Texto de estudio =
##############################

Remediar esta creciente brecha entre riqueza y pobreza, que contiene una enorme concentración de conflictos, no es ciertamente una tarea fácil. Hay demasiados intereses en juego. Es lógico pensar que la posibilidad de reducir su zona de confort no será bien recibida por quienes tienen el control. Además, como hemos visto, Occidente sigue haciendo un gran negocio con las guerras de otros, y a veces también con las suyas propias (como ocurrió con las fuentes de petróleo en Irak).

A la escasez de recursos se contrapone, como trágica paradoja, la gran disponibilidad de armas cada vez más sofisticadas: cibersoldados, robots asesinos, drones. Y con la proliferación del terrorismo y el fundamentalismo, la guerra se ha convertido en la norma en todas las naciones, y nadie puede pretender estar realmente a salvo.

Frente a estas múltiples y crecientes amenazas, hay que constatar, por desgracia, la reticencia a discutir el recurso de la guerra como solución al alcance de la mano. La cultura y el arte ayudarían sin duda a mostrar su inhumanidad y, lo que es más importante, a estimular a la opinión pública para que se pronuncie. Lo que puso fin al penoso conflicto de Vietnam, más que el estancamiento militar, fue la creciente protesta de la población gracias a los oportunos reportajes de los medios de comunicación (como las famosas tomas de una niña con la ropa quemada por el napalm o del prisionero asesinado a sangre fría) que mostraron la situación real de un conflicto que no mostraba piedad hacia nadie[19].

Desgraciadamente, sólo desde hace poco tiempo (y sobre todo en Occidente) se ha producido una importante inversión de esta tendencia. Se ha señalado que la palabra griega para paz, eirene, significa literalmente la pausa entre una guerra y otra; la palabra latina pax significa el acuerdo de no beligerancia temporal. Ambos términos transmiten el mensaje de que la paz es un estado de cosas excepcional y de corta duración y que la guerra es la norma[20]. No fue hasta el siglo XX cuando Gandhi acuñó una nueva palabra, satyagraha, «no violencia» (literalmente, la fuerza que nace del amor), para expresar su política de oposición a la ocupación británica. Y tuvo éxito donde los ejércitos y las armas habían fracasado. No era realmente un pacifista – declaró que la defensa era necesaria contra Hitler – pero utilizó la fuerza de forma no destructiva.

##############################

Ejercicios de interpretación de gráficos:

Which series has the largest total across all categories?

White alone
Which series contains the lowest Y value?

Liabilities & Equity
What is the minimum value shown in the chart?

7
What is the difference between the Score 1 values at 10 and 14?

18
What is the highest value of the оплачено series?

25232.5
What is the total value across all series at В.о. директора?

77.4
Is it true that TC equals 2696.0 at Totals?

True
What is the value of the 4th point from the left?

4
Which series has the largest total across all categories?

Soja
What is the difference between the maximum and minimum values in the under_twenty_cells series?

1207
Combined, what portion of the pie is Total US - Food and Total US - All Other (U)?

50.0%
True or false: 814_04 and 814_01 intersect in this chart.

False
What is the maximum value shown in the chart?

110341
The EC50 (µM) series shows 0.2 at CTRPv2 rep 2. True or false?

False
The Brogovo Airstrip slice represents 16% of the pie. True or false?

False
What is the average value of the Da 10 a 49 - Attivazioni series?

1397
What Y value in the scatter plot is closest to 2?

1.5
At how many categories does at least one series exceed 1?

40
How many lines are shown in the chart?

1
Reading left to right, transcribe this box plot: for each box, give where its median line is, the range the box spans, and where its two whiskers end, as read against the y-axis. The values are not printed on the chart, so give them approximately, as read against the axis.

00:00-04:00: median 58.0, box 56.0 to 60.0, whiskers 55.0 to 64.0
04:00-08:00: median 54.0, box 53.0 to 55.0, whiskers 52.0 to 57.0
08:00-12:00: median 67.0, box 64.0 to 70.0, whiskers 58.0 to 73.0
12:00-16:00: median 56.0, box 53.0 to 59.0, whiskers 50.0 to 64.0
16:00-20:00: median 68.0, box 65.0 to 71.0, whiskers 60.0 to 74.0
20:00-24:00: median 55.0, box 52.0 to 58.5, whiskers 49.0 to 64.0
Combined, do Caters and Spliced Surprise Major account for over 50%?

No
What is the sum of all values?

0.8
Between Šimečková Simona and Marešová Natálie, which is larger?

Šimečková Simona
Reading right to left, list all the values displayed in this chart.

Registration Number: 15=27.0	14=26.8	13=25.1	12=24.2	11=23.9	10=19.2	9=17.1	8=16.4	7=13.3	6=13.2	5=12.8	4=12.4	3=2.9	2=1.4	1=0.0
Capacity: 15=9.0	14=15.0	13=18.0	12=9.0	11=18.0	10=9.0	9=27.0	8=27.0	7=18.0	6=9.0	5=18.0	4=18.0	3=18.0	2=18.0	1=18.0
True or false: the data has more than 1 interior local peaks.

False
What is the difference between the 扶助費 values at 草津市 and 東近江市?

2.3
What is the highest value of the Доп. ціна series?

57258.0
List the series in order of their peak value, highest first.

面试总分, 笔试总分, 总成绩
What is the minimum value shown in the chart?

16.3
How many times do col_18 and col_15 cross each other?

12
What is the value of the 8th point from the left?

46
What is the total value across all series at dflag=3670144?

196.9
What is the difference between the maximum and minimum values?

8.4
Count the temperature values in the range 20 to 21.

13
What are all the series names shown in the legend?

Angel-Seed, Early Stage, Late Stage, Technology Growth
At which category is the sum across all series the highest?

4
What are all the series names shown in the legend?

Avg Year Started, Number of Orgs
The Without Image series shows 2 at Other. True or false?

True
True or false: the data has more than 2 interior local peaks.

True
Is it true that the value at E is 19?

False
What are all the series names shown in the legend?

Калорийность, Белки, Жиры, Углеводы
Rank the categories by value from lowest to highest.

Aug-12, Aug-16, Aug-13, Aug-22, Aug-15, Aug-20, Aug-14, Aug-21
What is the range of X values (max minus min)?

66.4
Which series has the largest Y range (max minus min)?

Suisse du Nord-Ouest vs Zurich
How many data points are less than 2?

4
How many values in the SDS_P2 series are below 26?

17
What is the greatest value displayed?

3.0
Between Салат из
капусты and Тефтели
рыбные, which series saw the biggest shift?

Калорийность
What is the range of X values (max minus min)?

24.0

##############################

Instrucciones de la tarea = Enumere las armas «cada vez más sofisticadas» que se mencionan en el texto sobre la guerra y la paz. Responda basándose únicamente en el texto de estudio.

Respuesta propuesta = Cibersoldados, robots asesinos y drones.